▶ **Your objective**
The listing below holds a line with "diary: none [384,415,520,496]" and a line with "bowl: none [368,510,436,564]". Reproduce those two lines exactly, plus everything between them.

▶ **Records for the task**
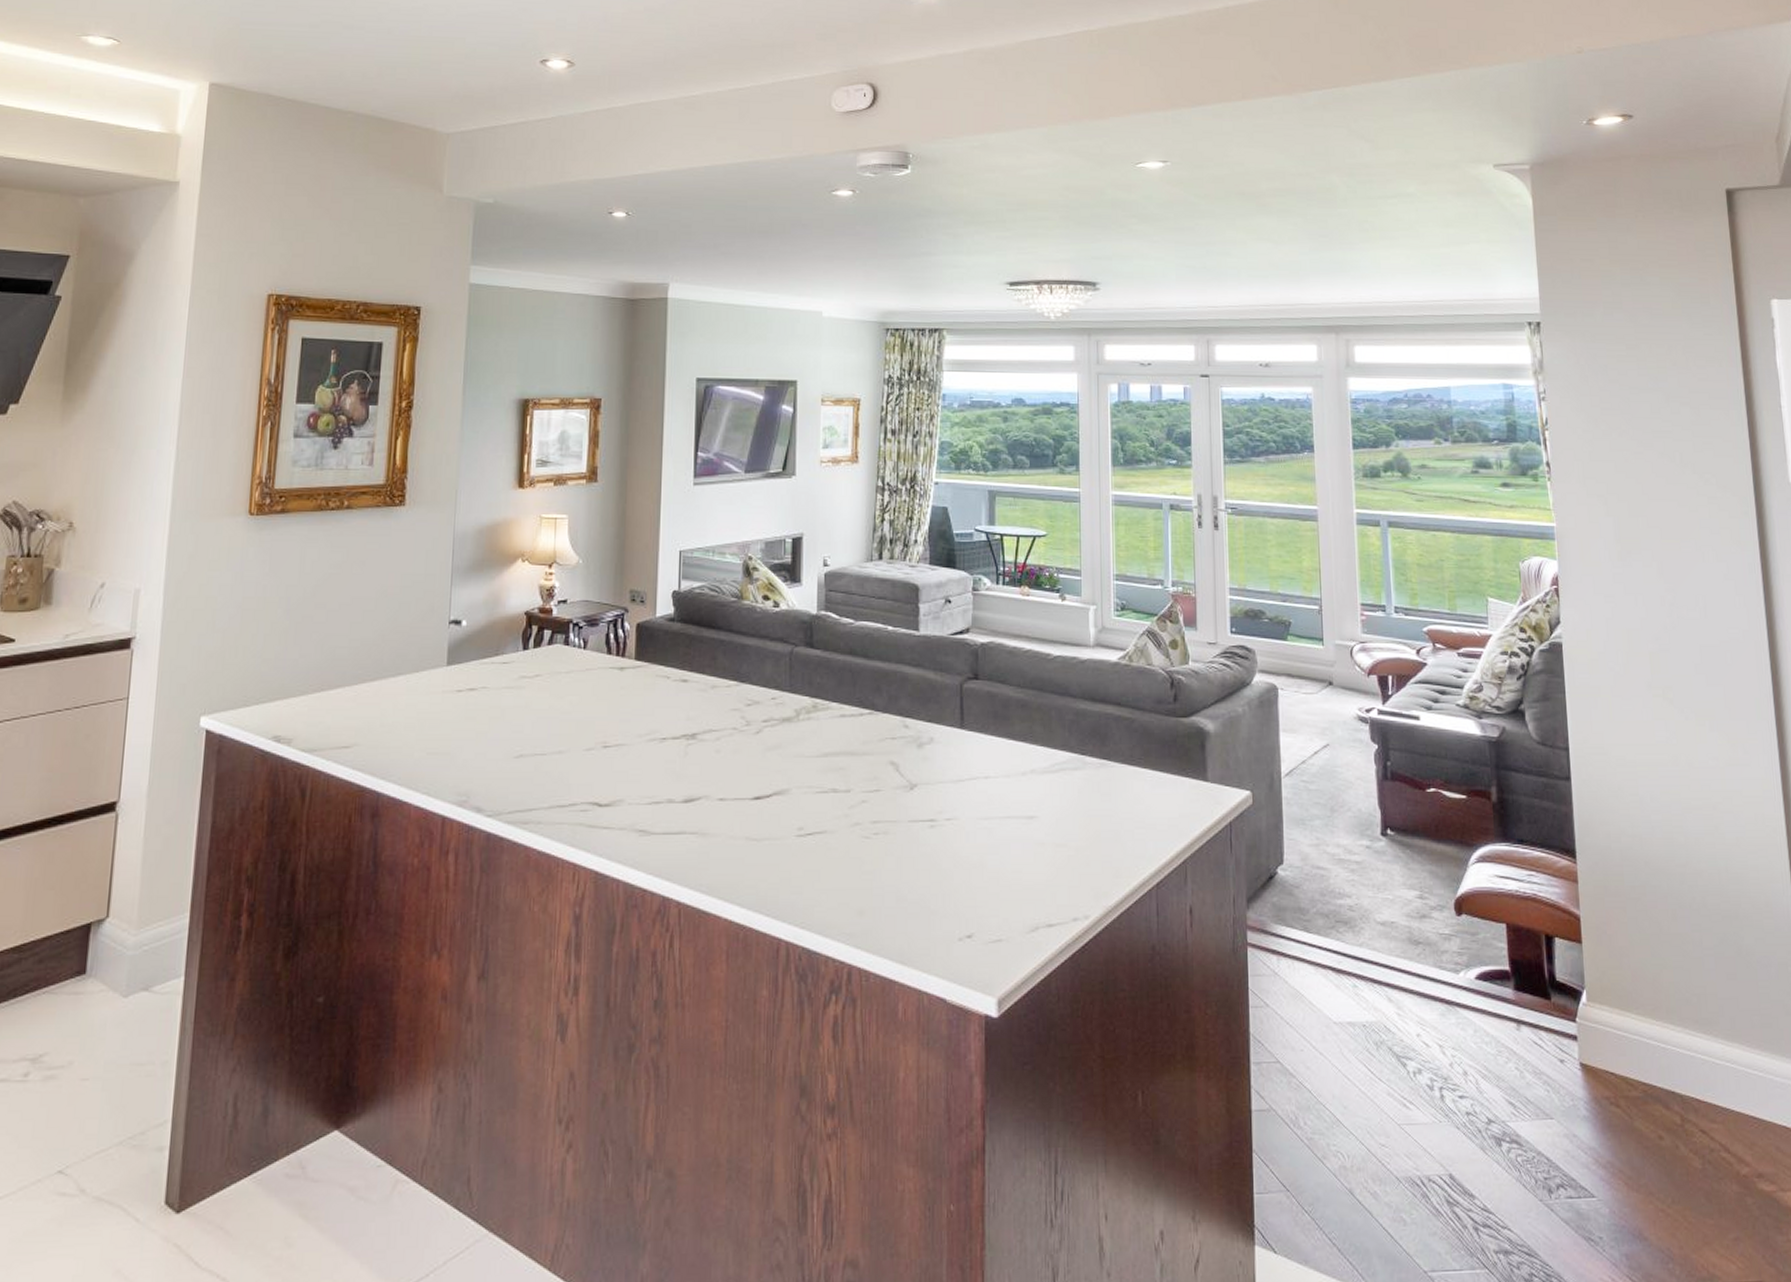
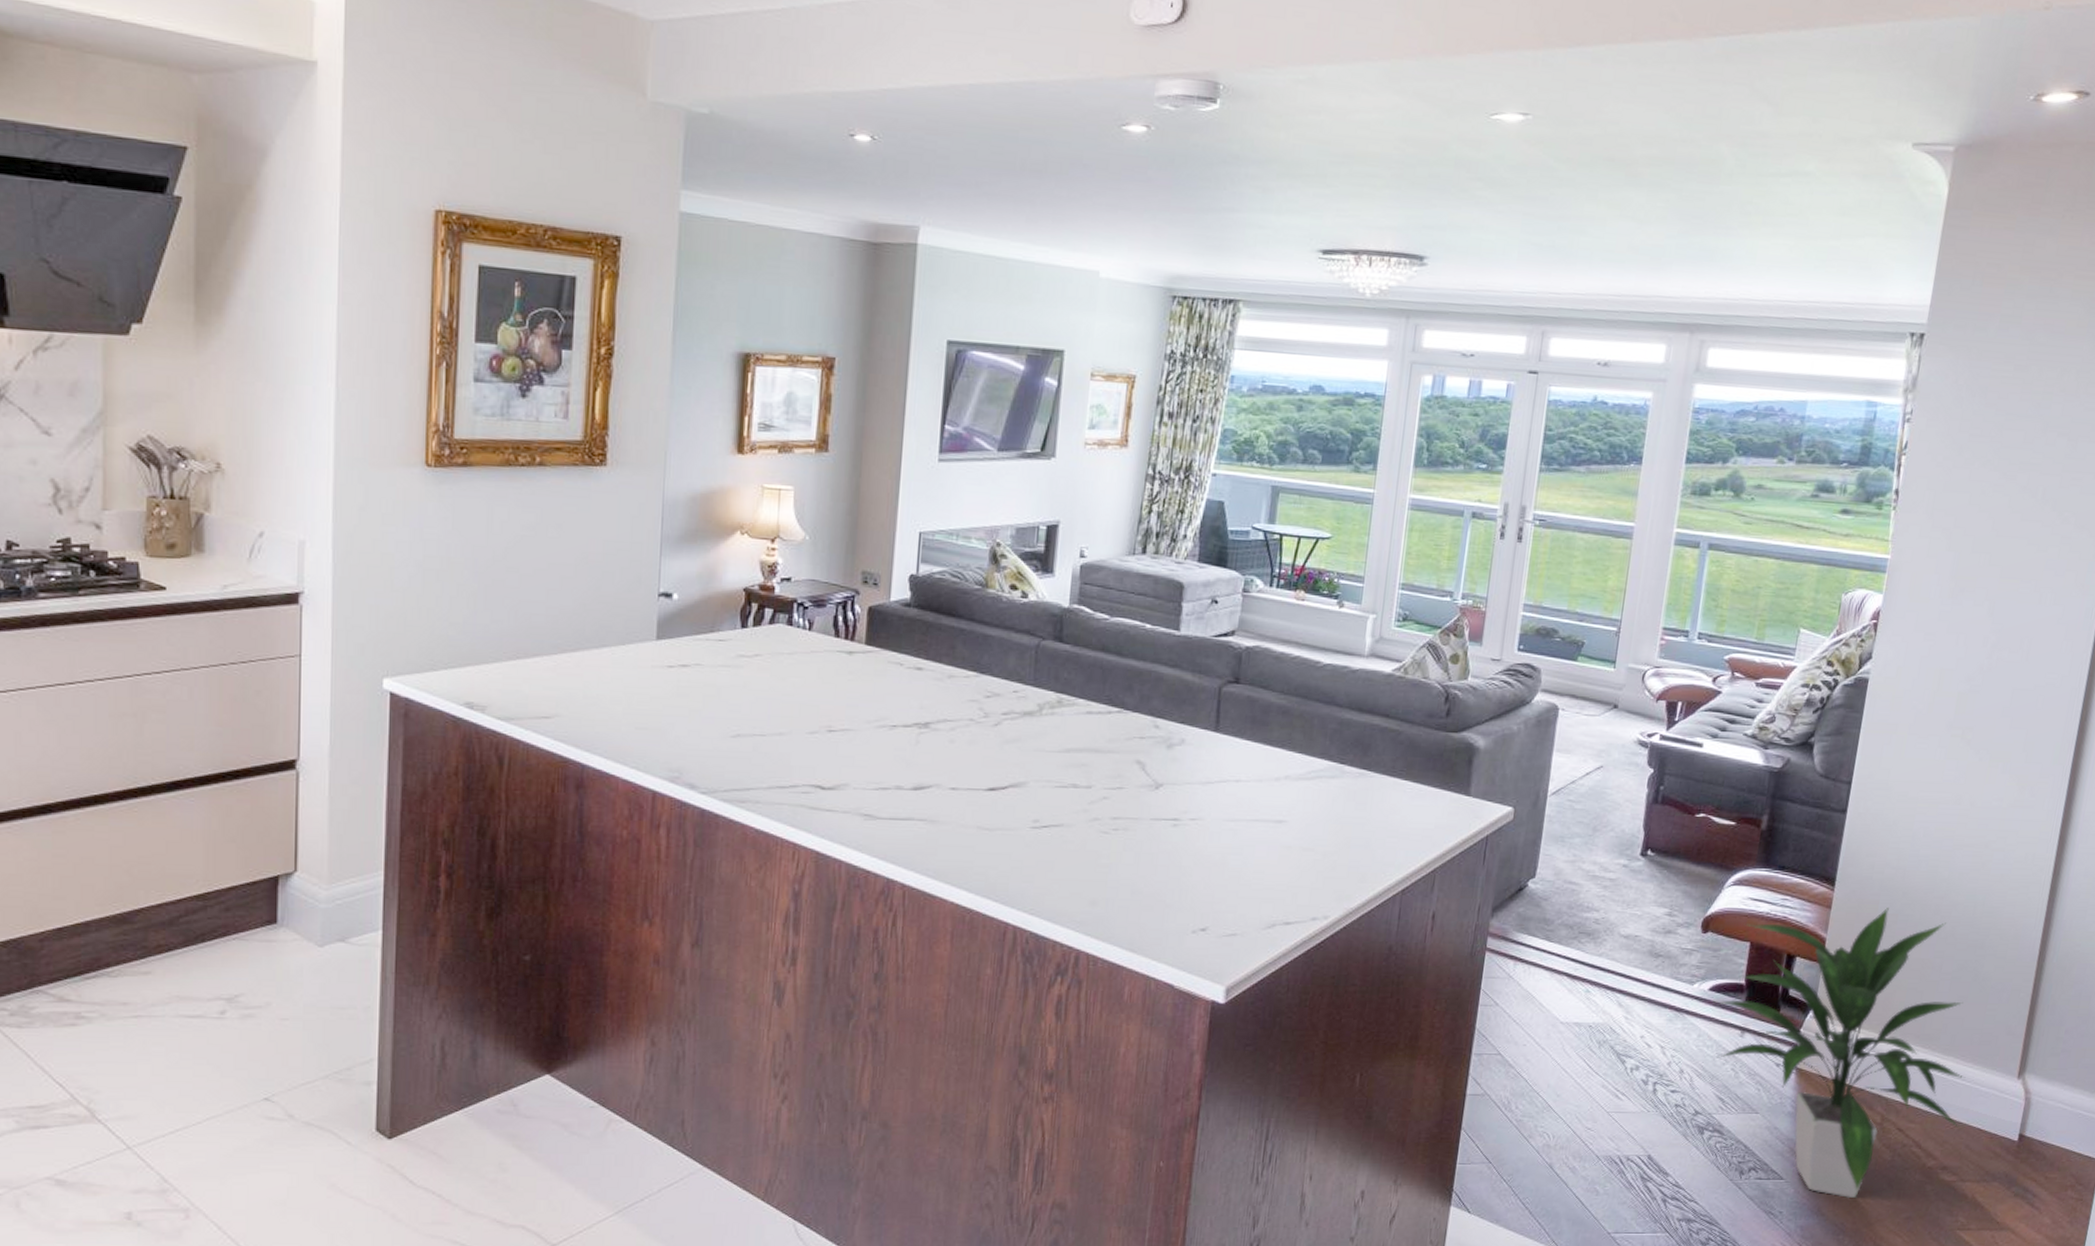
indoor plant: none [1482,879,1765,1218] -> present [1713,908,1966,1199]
==
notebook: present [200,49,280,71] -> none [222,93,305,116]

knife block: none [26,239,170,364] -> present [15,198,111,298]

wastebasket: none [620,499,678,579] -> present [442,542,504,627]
* * *
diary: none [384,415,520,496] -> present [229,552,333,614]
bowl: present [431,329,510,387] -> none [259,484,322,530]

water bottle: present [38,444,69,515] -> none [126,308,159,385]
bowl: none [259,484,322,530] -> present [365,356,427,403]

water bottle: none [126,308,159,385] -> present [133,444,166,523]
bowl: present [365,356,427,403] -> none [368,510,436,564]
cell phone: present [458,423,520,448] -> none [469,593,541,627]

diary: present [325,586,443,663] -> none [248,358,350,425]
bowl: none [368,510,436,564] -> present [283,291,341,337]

▶ **Your response**
diary: none [384,415,520,496] -> present [229,552,333,614]
bowl: present [431,329,510,387] -> none [259,484,322,530]

water bottle: present [38,444,69,515] -> none [126,308,159,385]
bowl: none [259,484,322,530] -> present [365,356,427,403]

water bottle: none [126,308,159,385] -> present [133,444,166,523]
bowl: present [365,356,427,403] -> none [368,510,436,564]
cell phone: present [458,423,520,448] -> none [469,593,541,627]

diary: present [325,586,443,663] -> none [248,358,350,425]
bowl: none [368,510,436,564] -> present [283,291,341,337]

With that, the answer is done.